_WHAT YOU WILL DO_. Using the data that follows, return exactly the lines from the one that contains "because for thirty-six years" through the one that contains "February 26, 2025", ends included.
----------
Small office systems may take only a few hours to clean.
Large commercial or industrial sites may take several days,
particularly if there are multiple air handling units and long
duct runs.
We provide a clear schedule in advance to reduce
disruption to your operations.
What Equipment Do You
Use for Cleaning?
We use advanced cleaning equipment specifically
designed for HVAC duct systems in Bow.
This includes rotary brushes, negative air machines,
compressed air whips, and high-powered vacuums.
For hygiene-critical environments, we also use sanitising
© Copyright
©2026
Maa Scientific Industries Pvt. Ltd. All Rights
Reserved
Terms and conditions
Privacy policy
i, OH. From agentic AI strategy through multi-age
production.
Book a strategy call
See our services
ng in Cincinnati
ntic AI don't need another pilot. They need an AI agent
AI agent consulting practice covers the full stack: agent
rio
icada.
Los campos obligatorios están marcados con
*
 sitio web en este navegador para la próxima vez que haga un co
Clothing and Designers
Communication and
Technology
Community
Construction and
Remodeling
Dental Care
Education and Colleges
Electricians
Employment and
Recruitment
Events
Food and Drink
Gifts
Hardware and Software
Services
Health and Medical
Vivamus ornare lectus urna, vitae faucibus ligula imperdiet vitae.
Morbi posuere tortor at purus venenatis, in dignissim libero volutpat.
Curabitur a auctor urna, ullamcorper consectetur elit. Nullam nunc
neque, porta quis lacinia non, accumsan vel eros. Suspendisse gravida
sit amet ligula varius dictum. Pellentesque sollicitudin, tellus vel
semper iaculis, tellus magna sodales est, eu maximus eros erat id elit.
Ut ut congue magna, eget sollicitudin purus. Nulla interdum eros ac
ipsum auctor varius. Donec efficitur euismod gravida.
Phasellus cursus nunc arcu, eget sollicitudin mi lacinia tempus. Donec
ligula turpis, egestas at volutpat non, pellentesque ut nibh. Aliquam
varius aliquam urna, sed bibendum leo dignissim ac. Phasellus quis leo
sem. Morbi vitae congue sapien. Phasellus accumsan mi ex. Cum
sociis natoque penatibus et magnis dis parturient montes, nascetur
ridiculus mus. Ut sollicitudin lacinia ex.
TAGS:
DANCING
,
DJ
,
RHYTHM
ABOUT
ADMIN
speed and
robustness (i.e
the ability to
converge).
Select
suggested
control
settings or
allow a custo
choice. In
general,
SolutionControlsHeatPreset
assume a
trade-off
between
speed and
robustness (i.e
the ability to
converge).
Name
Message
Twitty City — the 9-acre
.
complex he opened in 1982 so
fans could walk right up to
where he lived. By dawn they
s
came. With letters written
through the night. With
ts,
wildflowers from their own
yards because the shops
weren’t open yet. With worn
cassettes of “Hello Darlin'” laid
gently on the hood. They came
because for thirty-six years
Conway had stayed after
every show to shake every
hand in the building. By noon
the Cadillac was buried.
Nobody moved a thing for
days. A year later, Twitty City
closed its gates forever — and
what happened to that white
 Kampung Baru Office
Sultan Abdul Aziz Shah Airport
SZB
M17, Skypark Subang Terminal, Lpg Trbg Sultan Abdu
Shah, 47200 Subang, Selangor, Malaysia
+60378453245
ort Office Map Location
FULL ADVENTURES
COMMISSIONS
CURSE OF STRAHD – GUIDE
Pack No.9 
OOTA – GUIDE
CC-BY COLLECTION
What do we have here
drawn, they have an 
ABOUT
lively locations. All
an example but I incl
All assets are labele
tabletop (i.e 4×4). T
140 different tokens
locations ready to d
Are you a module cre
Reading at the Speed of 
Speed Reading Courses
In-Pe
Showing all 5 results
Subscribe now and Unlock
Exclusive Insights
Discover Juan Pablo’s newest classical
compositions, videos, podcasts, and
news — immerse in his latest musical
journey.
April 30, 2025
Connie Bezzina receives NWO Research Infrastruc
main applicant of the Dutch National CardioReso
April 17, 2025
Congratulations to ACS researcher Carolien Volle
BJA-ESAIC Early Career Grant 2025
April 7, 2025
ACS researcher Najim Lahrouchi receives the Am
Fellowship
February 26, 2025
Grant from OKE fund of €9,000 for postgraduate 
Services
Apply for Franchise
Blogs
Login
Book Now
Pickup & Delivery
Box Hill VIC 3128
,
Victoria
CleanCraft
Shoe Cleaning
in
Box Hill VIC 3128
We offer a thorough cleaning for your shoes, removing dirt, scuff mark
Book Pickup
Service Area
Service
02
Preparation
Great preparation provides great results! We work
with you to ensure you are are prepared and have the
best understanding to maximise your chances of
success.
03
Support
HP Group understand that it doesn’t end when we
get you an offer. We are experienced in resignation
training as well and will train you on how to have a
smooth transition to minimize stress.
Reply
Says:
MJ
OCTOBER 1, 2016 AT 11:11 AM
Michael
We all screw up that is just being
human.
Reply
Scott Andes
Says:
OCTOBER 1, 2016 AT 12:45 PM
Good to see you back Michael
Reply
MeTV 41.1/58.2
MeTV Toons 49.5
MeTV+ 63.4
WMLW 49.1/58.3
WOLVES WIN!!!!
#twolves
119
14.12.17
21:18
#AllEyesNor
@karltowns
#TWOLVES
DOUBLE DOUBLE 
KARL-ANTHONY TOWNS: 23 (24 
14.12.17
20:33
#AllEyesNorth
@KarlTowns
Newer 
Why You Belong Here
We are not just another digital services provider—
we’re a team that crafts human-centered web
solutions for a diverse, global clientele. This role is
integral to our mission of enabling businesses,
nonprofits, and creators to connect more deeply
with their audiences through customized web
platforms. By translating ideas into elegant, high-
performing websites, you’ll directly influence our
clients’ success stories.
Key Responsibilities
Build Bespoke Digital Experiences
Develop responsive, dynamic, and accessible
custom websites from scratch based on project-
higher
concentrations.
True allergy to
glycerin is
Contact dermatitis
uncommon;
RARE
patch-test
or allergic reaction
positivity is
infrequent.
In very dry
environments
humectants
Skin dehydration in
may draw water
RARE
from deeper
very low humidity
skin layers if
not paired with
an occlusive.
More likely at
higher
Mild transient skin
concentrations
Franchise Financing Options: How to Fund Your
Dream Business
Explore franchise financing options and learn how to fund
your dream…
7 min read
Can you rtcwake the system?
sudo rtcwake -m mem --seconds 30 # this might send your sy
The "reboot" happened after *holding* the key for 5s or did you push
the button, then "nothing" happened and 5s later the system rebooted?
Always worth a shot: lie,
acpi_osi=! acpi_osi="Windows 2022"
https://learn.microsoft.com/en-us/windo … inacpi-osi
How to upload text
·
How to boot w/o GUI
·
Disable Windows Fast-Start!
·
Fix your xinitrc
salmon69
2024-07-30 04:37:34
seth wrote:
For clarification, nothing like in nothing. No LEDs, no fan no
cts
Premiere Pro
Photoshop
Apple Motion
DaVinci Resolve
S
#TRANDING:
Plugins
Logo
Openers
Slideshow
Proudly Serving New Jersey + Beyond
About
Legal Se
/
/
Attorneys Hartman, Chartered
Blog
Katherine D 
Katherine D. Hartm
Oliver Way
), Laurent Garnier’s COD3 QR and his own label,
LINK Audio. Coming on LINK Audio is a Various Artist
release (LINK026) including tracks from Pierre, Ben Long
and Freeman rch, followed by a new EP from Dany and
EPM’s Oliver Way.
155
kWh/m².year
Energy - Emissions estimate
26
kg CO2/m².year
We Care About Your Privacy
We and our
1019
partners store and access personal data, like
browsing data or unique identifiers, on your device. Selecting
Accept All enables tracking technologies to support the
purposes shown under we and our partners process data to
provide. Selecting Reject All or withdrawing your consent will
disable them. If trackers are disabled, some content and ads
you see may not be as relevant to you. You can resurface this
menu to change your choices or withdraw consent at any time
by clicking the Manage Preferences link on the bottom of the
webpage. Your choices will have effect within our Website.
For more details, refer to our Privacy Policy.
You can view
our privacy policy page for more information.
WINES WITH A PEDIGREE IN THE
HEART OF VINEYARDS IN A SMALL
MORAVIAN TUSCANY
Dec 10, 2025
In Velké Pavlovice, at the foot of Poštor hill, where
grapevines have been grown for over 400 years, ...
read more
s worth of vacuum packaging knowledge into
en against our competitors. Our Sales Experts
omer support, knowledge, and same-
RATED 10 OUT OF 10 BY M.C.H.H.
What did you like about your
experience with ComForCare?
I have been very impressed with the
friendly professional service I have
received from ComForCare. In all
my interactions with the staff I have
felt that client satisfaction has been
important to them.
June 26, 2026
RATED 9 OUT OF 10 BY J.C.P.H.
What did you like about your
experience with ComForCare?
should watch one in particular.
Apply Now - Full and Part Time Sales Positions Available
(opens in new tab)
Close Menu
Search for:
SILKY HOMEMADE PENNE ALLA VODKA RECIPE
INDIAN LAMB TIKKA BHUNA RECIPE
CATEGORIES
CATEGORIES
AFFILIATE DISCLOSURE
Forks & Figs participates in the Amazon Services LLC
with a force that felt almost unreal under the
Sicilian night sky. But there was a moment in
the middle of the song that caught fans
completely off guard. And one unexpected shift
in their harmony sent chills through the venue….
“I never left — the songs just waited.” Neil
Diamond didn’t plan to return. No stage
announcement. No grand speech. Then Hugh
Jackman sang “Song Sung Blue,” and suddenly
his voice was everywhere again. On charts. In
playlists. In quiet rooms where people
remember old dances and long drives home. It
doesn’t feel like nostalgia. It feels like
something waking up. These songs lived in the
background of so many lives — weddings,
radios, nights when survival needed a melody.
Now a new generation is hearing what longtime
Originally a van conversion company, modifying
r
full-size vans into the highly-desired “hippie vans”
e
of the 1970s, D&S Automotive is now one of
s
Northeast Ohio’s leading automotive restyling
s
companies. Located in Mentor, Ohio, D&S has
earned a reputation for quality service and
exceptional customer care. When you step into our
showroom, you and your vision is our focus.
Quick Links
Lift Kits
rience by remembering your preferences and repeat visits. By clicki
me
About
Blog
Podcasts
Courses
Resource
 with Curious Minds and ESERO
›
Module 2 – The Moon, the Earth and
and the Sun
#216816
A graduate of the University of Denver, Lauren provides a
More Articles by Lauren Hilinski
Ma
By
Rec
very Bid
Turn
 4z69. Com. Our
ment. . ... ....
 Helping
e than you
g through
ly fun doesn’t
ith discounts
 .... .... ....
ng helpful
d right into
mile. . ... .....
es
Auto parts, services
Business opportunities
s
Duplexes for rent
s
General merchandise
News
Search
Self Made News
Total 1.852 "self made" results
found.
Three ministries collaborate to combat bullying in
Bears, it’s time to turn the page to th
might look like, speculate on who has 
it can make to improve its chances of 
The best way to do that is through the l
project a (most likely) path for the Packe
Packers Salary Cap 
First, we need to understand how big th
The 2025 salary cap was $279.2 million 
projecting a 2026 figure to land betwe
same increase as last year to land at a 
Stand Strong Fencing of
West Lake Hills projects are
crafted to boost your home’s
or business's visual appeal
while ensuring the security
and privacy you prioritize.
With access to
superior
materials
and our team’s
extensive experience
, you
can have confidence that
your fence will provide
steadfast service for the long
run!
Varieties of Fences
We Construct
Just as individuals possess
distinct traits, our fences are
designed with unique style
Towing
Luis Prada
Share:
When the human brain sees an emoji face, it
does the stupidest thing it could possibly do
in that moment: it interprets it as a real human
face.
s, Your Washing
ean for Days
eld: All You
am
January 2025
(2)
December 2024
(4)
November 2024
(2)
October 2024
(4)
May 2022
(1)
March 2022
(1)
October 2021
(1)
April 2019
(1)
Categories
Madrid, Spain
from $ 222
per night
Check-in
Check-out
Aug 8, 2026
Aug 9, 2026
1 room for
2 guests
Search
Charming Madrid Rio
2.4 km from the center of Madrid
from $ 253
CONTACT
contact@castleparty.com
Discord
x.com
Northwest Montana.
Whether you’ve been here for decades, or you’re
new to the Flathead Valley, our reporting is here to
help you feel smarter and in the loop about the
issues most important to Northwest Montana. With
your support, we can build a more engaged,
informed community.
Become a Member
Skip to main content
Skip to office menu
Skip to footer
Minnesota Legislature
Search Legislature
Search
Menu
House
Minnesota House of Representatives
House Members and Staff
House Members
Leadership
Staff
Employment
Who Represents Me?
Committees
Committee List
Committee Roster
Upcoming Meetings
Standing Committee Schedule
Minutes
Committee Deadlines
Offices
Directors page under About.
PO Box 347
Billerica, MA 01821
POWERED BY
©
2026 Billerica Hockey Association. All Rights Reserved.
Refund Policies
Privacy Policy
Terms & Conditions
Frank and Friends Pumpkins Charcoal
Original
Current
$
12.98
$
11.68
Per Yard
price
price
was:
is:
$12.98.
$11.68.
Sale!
----------
_SOLUTION BELOW_.
because for thirty-six years
Conway had stayed after
every show to shake every
hand in the building. By noon
the Cadillac was buried.
Nobody moved a thing for
days. A year later, Twitty City
closed its gates forever — and
what happened to that white
 Kampung Baru Office
Sultan Abdul Aziz Shah Airport
SZB
M17, Skypark Subang Terminal, Lpg Trbg Sultan Abdu
Shah, 47200 Subang, Selangor, Malaysia
+60378453245
ort Office Map Location
FULL ADVENTURES
COMMISSIONS
CURSE OF STRAHD – GUIDE
Pack No.9 
OOTA – GUIDE
CC-BY COLLECTION
What do we have here
drawn, they have an 
ABOUT
lively locations. All
an example but I incl
All assets are labele
tabletop (i.e 4×4). T
140 different tokens
locations ready to d
Are you a module cre
Reading at the Speed of 
Speed Reading Courses
In-Pe
Showing all 5 results
Subscribe now and Unlock
Exclusive Insights
Discover Juan Pablo’s newest classical
compositions, videos, podcasts, and
news — immerse in his latest musical
journey.
April 30, 2025
Connie Bezzina receives NWO Research Infrastruc
main applicant of the Dutch National CardioReso
April 17, 2025
Congratulations to ACS researcher Carolien Volle
BJA-ESAIC Early Career Grant 2025
April 7, 2025
ACS researcher Najim Lahrouchi receives the Am
Fellowship
February 26, 2025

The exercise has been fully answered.